> SOURCE PASSAGE:
● ● ● ● ● ● ●

Bug 96208

Summary: non-grouped load can be SLP vectorized for 2-element vectors case
Product: gcc Reporter: Dmitrij Pochepko <dpochepk>
Component: tree-optimizationAssignee: Richard Biener <rguenth>
Status: RESOLVED FIXED    
Severity: normal CC: rguenth
Priority: P3 Keywords: missed-optimization
Version: 11.0   
Target Milestone: ---   
Host: Target:
Build: Known to work:
Known to fail: Last reconfirmed: 2023-06-21 00:00:00
Bug Depends on:    
Bug Blocks: 53947, 106081    
Attachments: initial implementation

Description Dmitrij Pochepko 2020-07-15 15:01:36 UTC
Created attachment 48879 [details]
initial implementation

Current loop vectorizer only vectorize loops with groups size being power-of-2 or 3 due to vector permutation generation algorithm specifics.

● ● ● ● ● ● ●

> DATA:
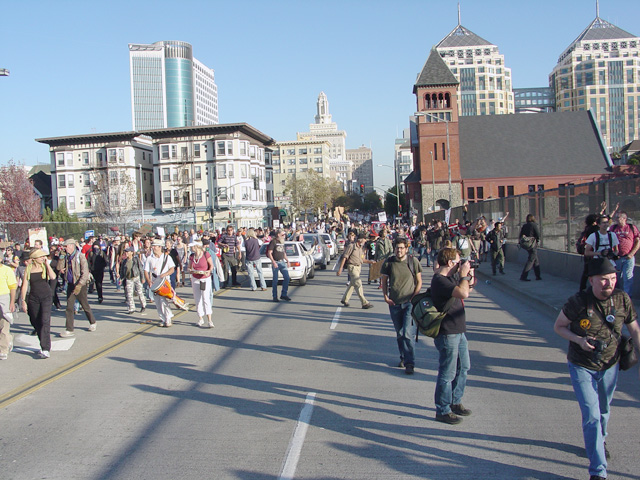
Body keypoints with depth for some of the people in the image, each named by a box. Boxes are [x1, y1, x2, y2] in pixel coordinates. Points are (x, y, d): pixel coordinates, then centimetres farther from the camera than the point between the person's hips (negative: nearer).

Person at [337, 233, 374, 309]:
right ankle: (364, 303, -13)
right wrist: (340, 268, -15)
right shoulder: (351, 246, -10)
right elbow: (344, 257, -12)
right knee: (358, 284, -12)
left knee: (352, 284, 14)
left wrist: (370, 261, 9)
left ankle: (344, 299, 28)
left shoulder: (361, 249, 14)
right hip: (352, 266, -9)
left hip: (358, 267, 9)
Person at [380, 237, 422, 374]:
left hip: (409, 303, -2)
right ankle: (403, 357, 31)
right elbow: (384, 281, 11)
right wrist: (385, 297, -1)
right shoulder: (389, 262, 1)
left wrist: (414, 297, -7)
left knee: (408, 333, -11)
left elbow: (419, 282, 4)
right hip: (394, 303, 3)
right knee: (399, 334, 13)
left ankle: (409, 363, -4)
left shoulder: (413, 261, -2)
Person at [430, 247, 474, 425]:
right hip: (447, 333, -10)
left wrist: (468, 277, 5)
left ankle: (455, 402, 36)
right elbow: (463, 293, -36)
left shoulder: (452, 277, 9)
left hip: (458, 331, 10)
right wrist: (464, 274, -20)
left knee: (463, 367, 21)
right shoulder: (439, 280, -22)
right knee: (448, 373, -1)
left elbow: (466, 290, 24)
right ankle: (442, 411, 12)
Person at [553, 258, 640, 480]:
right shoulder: (578, 302, -21)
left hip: (609, 366, 4)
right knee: (591, 415, -8)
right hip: (582, 367, -4)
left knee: (604, 411, 23)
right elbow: (558, 326, -7)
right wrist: (579, 340, -24)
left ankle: (599, 442, 53)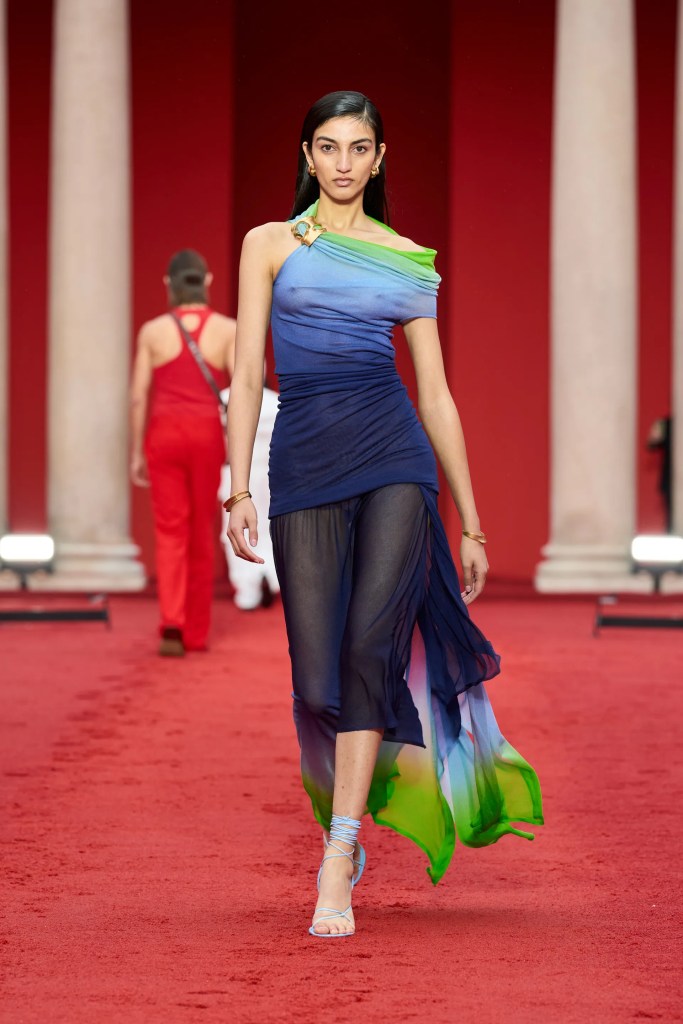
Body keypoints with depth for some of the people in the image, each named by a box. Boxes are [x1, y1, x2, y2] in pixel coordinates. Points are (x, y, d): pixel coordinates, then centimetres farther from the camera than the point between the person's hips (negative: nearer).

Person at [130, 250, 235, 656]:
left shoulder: (153, 331, 0)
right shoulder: (227, 329, 0)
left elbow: (139, 397, -1)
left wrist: (137, 453, 6)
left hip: (165, 435, 0)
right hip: (208, 435, 0)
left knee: (171, 533, 0)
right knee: (202, 534, 12)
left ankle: (173, 623, -20)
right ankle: (197, 632, 18)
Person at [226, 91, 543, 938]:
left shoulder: (409, 261, 13)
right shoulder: (270, 244, 11)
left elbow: (436, 394, 14)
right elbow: (246, 374, 5)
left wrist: (471, 523, 13)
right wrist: (237, 491, -6)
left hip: (395, 456, 0)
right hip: (304, 458, 0)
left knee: (370, 643, -16)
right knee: (319, 671, -3)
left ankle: (338, 866, -16)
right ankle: (343, 826, 22)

● ● ● ● ● ● ●

> PROMPT 1: Extract the passage of the bug report from "Description Dmitrij Pochepko" up to and including "generation algorithm specifics.".
> PROMPT 2: According to the bug report, which group sizes can the current loop vectorizer handle?
Rely only on the bug report to answer; the records are not needed.

> EXERCISE OUTPUT 1:
Description Dmitrij Pochepko 2020-07-15 15:01:36 UTC
Created attachment 48879 [details]
initial implementation

Current loop vectorizer only vectorize loops with groups size being power-of-2 or 3 due to vector permutation generation algorithm specifics.

> EXERCISE OUTPUT 2: Group sizes that are a power of 2, or 3.